» DATA PROVIDED
= Beginning of Section =

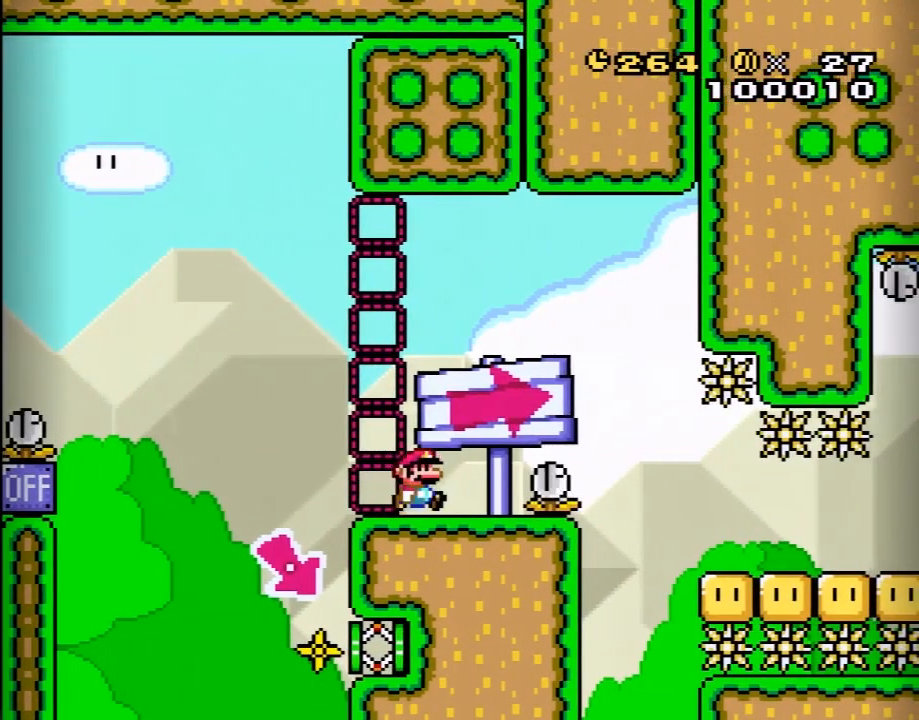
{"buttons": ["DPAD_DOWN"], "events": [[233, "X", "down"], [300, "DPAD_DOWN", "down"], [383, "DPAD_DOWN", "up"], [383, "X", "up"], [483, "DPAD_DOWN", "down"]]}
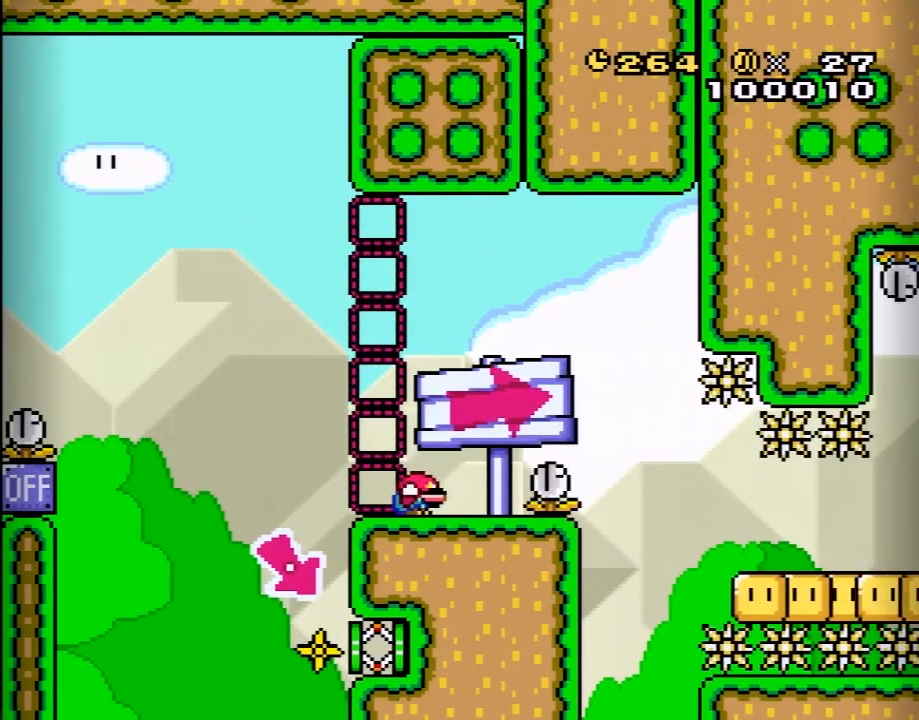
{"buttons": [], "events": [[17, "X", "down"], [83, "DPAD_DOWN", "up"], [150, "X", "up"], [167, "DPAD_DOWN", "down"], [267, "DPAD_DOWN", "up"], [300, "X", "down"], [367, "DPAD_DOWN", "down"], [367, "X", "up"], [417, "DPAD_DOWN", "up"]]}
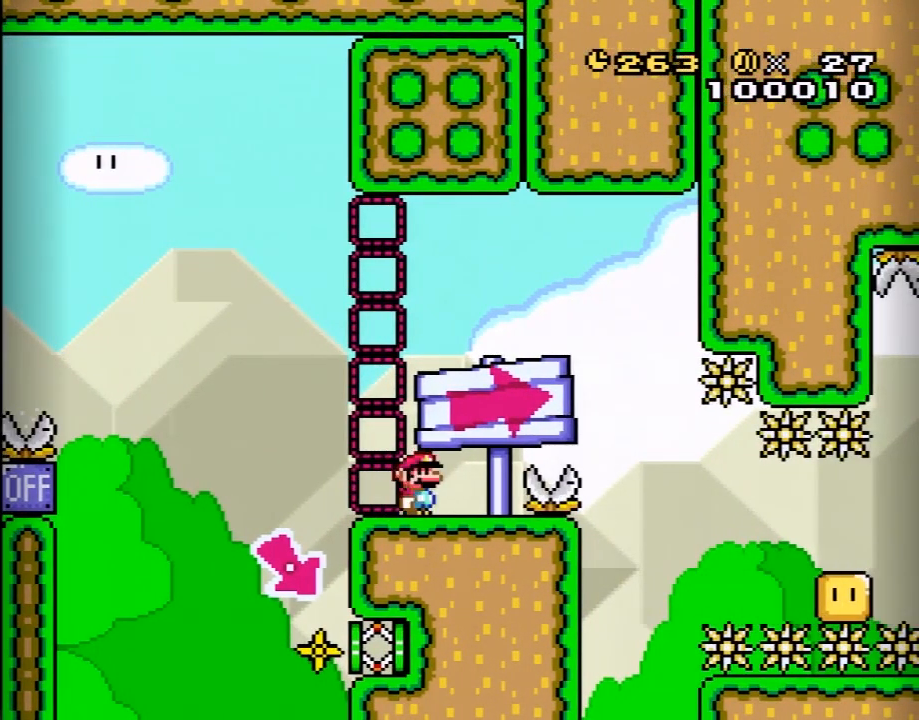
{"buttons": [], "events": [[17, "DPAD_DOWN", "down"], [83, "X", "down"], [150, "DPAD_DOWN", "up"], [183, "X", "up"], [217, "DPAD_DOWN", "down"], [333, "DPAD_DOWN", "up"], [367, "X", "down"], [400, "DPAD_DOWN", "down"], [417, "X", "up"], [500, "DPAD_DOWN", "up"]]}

= End of Section =

» TASK OBJECTIVE
All lines of the listing must be given again exactly, excluding the pictures.

» TASK RESULT
{"buttons": ["DPAD_DOWN"], "events": [[233, "X", "down"], [300, "DPAD_DOWN", "down"], [383, "DPAD_DOWN", "up"], [383, "X", "up"], [483, "DPAD_DOWN", "down"]]}
{"buttons": [], "events": [[17, "X", "down"], [83, "DPAD_DOWN", "up"], [150, "X", "up"], [167, "DPAD_DOWN", "down"], [267, "DPAD_DOWN", "up"], [300, "X", "down"], [367, "DPAD_DOWN", "down"], [367, "X", "up"], [417, "DPAD_DOWN", "up"]]}
{"buttons": [], "events": [[17, "DPAD_DOWN", "down"], [83, "X", "down"], [150, "DPAD_DOWN", "up"], [183, "X", "up"], [217, "DPAD_DOWN", "down"], [333, "DPAD_DOWN", "up"], [367, "X", "down"], [400, "DPAD_DOWN", "down"], [417, "X", "up"], [500, "DPAD_DOWN", "up"]]}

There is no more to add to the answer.